## TEXT SHOWN
——————————

Tarball licenses (was: Free documentation licenses)
John Cowan
jcowan at reutershealth.com
Wed Nov 29 22:35:22 UTC 2000
I apologize for the length of this, but I think it raises some
fundamental issues that need to be clearly thought out.
Rick Moen wrote:
> Case 1. Programmer Alice wrote source modules A and B. Her copyright
> notice grants BSD usage and distribution rights. You put A and B into a
> tarball, making no changes to them, and assert in an included file
> copyright over your "derived work" and that it is GPL-covered.
>
> Here, it is clear that you have delusions of grandeur and own (at best)
> the very thinnest of possible _compilation_ copyrights.
That is the case I had in mind (or something like cat-ing the files
together). As you say, my rights are minimal and of no practical
effect.
> Case 2. [...]
No disputes here.
> Case 3. Programmer Alice wrote source modules A and B. Her copyright
> notice grants BSD usage and distribution rights. You improve module A,
> and throw the improved version with module B into tarball X, asserting
> in an included file copyright over your "derived work" X and that it is
> GPL-covered.
Let us suppose that my changes rise to the level of a derivative work
(reformatting doesn't cut it, e.g.). So now I have module A1.
> Case 3a. You alter module A's copyright notice to assert that it
> was created by Alice _and_ you, and that it's now GPLed.
> Case 3b. You alter module A's copyright notice to assert that it
> was created by Alice _and_ you, and that some of the file
> is BSD-licensed and some of it GPLed.
> Case 3c. You leave module A's copyright notice alone.
>
> Here, your property consists of some claim to module A and (if you care)
> compilation copyright on tarball X. You rightfully point out that A
> has now moved beyond Alice's accomplishment, and assert that you deserve
> copyright over the difference as being your creative work. But I doubt
> (IANAL) that you can effectively assert that right and have it upheld,
> as your work is thoroughly entangled in Alice's, which you're not
> entitled to relicense unless you acquire her copyright.
I think this is pretty clearly wrong. If I acquire a license to work A
(a public license or otherwise, no matter), and create from it a derivative
work A1, that work A1 is *copyrightable*, and I may enforce license breaches
with respect to the parts of A1 that are not copied from A. (See
the copyright law excerpt at the end of this posting.)
Suppose I acquire a license to translate Alicia's Spanish book, A, into
English. My English version, A1, has a derivative copyright, and I can
sue people who make unlawful copies of it. But I cannot prevent Alicia
from giving Roberto another license to make a different translation.
(The two translations would probably undercut one another in the
marketplace, so Alicia is unlikely to do this in practice.)
> In 3a, Alice hauls you into court over copyright infringement, and
> prevails: You attempted to misappropriate her property, and will be
> rapped over the knuckles.
Not at all. My defense is that Alice licensed me (as a member of the
public) to create and distribute derivative works. As long as I
conform to the BSD stipulations, I am fine.

——————————

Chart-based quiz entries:
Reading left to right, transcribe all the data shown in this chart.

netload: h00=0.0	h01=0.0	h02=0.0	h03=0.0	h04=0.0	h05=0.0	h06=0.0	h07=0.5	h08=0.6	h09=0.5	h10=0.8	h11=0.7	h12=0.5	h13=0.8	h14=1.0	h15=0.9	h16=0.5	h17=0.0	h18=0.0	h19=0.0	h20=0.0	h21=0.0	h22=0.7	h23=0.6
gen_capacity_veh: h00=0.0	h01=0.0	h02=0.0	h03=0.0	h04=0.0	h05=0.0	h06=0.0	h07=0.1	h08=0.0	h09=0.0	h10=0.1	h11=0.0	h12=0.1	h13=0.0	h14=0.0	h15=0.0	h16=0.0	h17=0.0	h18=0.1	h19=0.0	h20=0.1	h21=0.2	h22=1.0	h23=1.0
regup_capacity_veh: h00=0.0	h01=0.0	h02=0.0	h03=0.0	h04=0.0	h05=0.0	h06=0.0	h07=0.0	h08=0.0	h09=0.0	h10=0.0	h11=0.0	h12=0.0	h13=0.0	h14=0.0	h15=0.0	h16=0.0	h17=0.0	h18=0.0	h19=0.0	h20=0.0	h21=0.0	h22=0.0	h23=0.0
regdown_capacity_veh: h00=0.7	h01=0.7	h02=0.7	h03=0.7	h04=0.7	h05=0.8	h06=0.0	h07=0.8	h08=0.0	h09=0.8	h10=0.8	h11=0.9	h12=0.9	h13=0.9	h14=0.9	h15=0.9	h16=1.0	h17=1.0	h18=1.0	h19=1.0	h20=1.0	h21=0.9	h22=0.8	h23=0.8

——————————

## WHAT YOU WILL DO
- A) Copy the stretch of the tarball licenses post from "I think this" through "of this posting.)".
- B) List every case label that appears in the quoted material of the tarball licenses post, such as "Case 1".
The entries have no connection to the tarball licenses post.

## RESPONSES IN ORDER
- A)
I think this is pretty clearly wrong. If I acquire a license to work A
(a public license or otherwise, no matter), and create from it a derivative
work A1, that work A1 is *copyrightable*, and I may enforce license breaches
with respect to the parts of A1 that are not copied from A. (See
the copyright law excerpt at the end of this posting.)

- B) Case 1, Case 2, Case 3, Case 3a, Case 3b, Case 3c